Segment Start: WORKING DATA
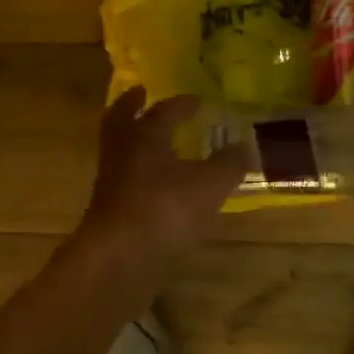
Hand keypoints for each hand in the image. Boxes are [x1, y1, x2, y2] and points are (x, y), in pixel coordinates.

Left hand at [79, 87, 247, 264]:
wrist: (118, 259)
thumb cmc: (164, 209)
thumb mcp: (210, 185)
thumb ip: (229, 163)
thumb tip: (244, 145)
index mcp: (145, 135)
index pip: (164, 110)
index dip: (183, 103)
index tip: (198, 100)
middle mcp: (122, 152)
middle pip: (120, 119)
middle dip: (132, 105)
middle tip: (141, 95)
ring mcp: (111, 183)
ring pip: (119, 151)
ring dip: (134, 142)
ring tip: (155, 143)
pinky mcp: (108, 212)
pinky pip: (123, 182)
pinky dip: (138, 176)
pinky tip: (158, 187)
Segment End: WORKING DATA
▸ **TO DO**
Your reply should hold every line of the material, unaltered, and not one picture.

▸ **PROBLEM SOLUTION**
Hand keypoints for each hand in the image. Boxes are [x1, y1, x2, y2] and points are (x, y), in pixel coordinates.

Left hand at [79, 87, 247, 264]:
wrist: (118, 259)
thumb cmc: (164, 209)
thumb mcp: (210, 185)
thumb ip: (229, 163)
thumb tip: (244, 145)
index mcp: (145, 135)
index pip: (164, 110)
index dip: (183, 103)
index tip: (198, 100)
middle mcp: (122, 152)
middle pip: (120, 119)
middle dip: (132, 105)
middle tip: (141, 95)
ring mcp: (111, 183)
ring pip: (119, 151)
ring dip: (134, 142)
ring tip: (155, 143)
pinky mcp: (108, 212)
pinky pip: (123, 182)
pinky dip: (138, 176)
pinky tip: (158, 187)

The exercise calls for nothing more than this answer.